Thanks Gary, that explains a lot of the confusion I had.
I built this house in 89 and the NEC in force was the 1987 version. That
clearly showed the neutral and ground tied together.
I also checked my 1960's era Montgomery Ward stick welder and that is as you
described yours. Ive several 240V devices in the garage, each on its own
circuit back to the auxillary box in the garage. But that has its own 60A
line back to the house and the main box. Guess its time to check it all out
if only for curiosity. Ive not had a tingle "yet".

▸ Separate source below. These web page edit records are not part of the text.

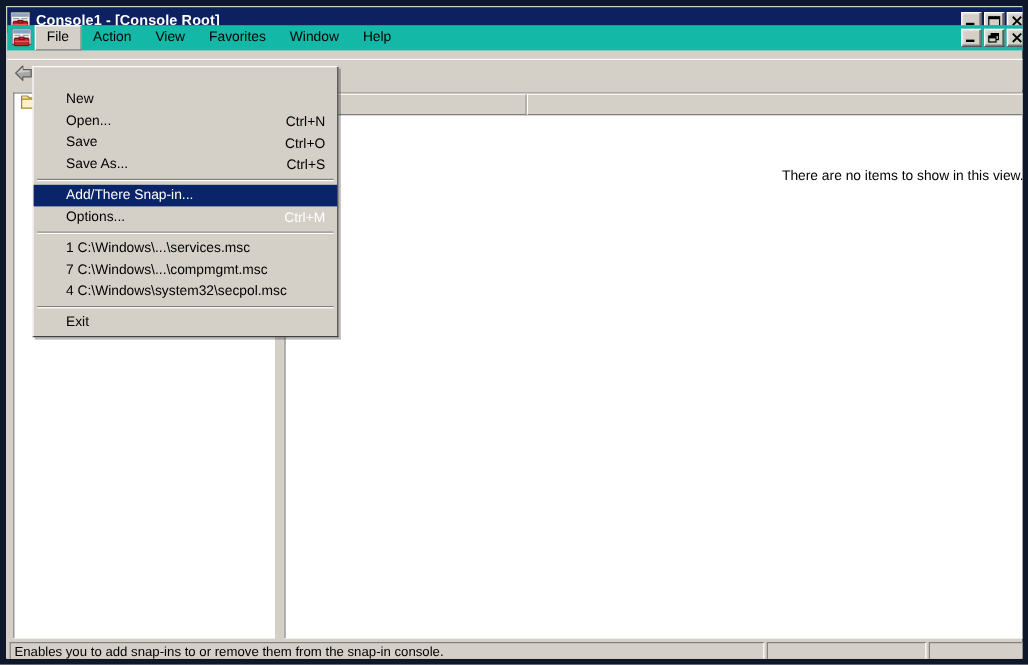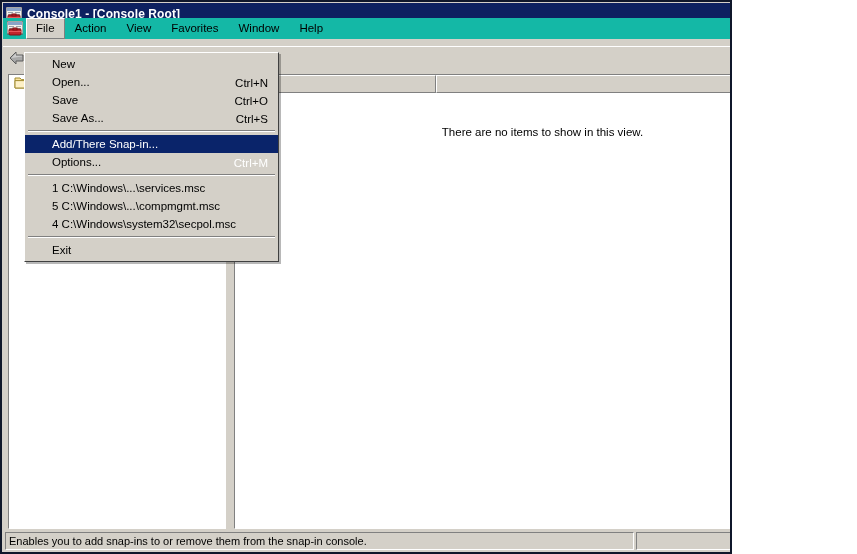--- a/index.html
+++ b/index.html
@@ -9,26 +9,26 @@
     background: #ffffff;
   }
   body {
     font-family: "Liberation Sans", sans-serif;
     font-size: 11px;
     color: #000000;
     -webkit-font-smoothing: none;
   }
   #app {
     position: relative;
-    width: 732px;
+    width: 857px;
     height: 554px;
     overflow: hidden;
     background: #d4d0c8;
     box-sizing: border-box;
-    border: 2px solid #0f172a;
+    border: 5px solid #0f172a;
   }
 
   
   .titlebar {
     position: absolute;
     left: 1px; top: 1px;
     width: 853px; height: 22px;
     background: #0d2160;
     display: flex;
     align-items: center;
@@ -186,22 +186,22 @@
     box-sizing: border-box;
     font-size: 11px;
     padding-left: 4px;
     line-height: 15px;
     overflow: hidden;
     white-space: nowrap;
   }
   .col-name { width: 201px; }
   .col-rest { flex: 1 1 auto; }
   .empty-msg {
-    text-align: center;
-    margin-top: 33px;
+    text-align: right;
+    margin-top: 45px;
     font-size: 11.5px;
     color: #000000;
   }
 
   
   .statusbar {
     position: absolute;
     left: 1px; top: 530px;
     width: 853px; height: 22px;
     background: #d4d0c8;
@@ -232,21 +232,21 @@
   .dropdown {
     position: absolute;
     left: 22px; top: 50px;
     width: 255px;
     background: #d4d0c8;
     border-top: 1px solid #ffffff;
     border-left: 1px solid #ffffff;
     border-right: 1px solid #404040;
     border-bottom: 1px solid #404040;
     box-sizing: border-box;
-    padding: 2px 0 2px 0;
+    padding: 18px 0 2px 0;
     z-index: 50;
     box-shadow: 2px 2px 0 rgba(0,0,0,0.28);
   }
   .dd-item {
     display: flex;
     align-items: center;
     height: 18px;
     padding: 0 8px 0 0;
     font-size: 11.5px;
     color: #000000;
@@ -421,21 +421,21 @@
       <span class="lbl">Options...</span>
       <span class="accel"></span>
     </div>
 
     <div class="dd-sep"></div>
 
     <div class="dd-item">
       <span class="lbl">1 C:\Windows\...\services.msc</span>
     </div>
     <div class="dd-item">
-      <span class="lbl">5 C:\Windows\...\compmgmt.msc</span>
+      <span class="lbl">7 C:\Windows\...\compmgmt.msc</span>
     </div>
     <div class="dd-item">
       <span class="lbl">4 C:\Windows\system32\secpol.msc</span>
     </div>
 
     <div class="dd-sep"></div>
 
     <div class="dd-item">
       <span class="lbl">Exit</span>
     </div>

Ive never even (noticed) seen the 4 wire appliances mentioned. My guess is
that some member of a safety committee had a brother in law that made
connectors and they needed a new profit maker!
Now my next step is to see how I developed the 120V in my 1500W 2M amp which
was built in the 70's. I dont remember any "soft arm tingles" and each amp
plus work benches has a dedicated #10 line back to the main box.
Thanks to the many that offered constructive comments and not condescending
----- Original Message -----
From: "Gary Schafer" <email@example.com>
To: "'Tom W8JI'" <firstname.lastname@example.org>; "'Jim Brown'" <email@example.com>;
"'Amps Amps'" <firstname.lastname@example.org>
Sent: Monday, July 09, 2007 9:39 PM
Subject: Re: [Amps] Transformer question
>I just bought one of those 50A sockets for my welder last year from home
> depot. Sold as a range outlet. They still had the 3 wire cords for the
> there too. It is my understanding that the 3 wire circuit is still ok to
> for existing house wiring as there are still a lot of those circuits out
> there but any new wiring must be 4 wire.
> I just put in a new electric stove and a new 4 wire circuit for it. The
> stove has a jumper strap at its cord connection that is to be installed if
> you use a 3 wire cord and not used for a 4 wire cord. The jumper straps
> neutral and ground together for a 3 wire circuit.
> The older stoves and dryers had only a 3 wire circuit in them and it was
> intended that the neutral/ground be common.
> The NEC had exceptions for these two appliances to their "separate ground
> and neutral rule". But the stove or dryer using this exception had to be a
> dedicated line back to the fuse box. Nothing else on that circuit but that
> one appliance.
> Those are the only two appliances that I can think of that you could use a
> common ground/neutral on for 120/240 service. Everything else had to have
> the ground and neutral separate. Now the new rules for new wiring must not
> share ground/neutral on anything.
> However the old welder that I have, 3 wire circuit, does have a 120 outlet
> on it so for that it does use the ground as the neutral. It is from the
> 50's early 60's. I don't know if it was compliant then or not.
> Gary K4FMX
>> -----Original Message-----
>> From: email@example.com [mailto:firstname.lastname@example.org] On
>> Behalf Of Tom W8JI
>> Sent: Monday, July 09, 2007 8:12 PM
>> To: Jim Brown; Amps Amps
>> Subject: Re: [Amps] Transformer question
>> > However -- I have heard that there used to be some
>> > exception for
>> > certain heavy appliances. If that execption exists,
>> > perhaps
>> > someone could cite the specific paragraph.
>> It's my understanding the exposed case of large appliances
>> was never supposed to be tied to the neutral, but it became
>> so commonly misused it appeared many places.
>> They solved that problem in the mid-90's by mandating a four
>> wire plug for anything that uses 120/240. As a matter of
>> fact I tried to buy a 50A socket formerly common for
>> electric ranges at Lowes or Home Depot (for a welder) a
>> couple years ago and they told me I could no longer buy a
>> three pole 50A socket.
>> The important thing to remember for this discussion is while
>> some old ranges used 120/240 and may have tied the case to
>> the neutral, small appliances and devices using 15-30A plugs
>> never tied the neutral to the case. The is absolutely no
>> reason at all to do that in a Ham amplifier, and very few
>> commercial amps I've seen have ever done that.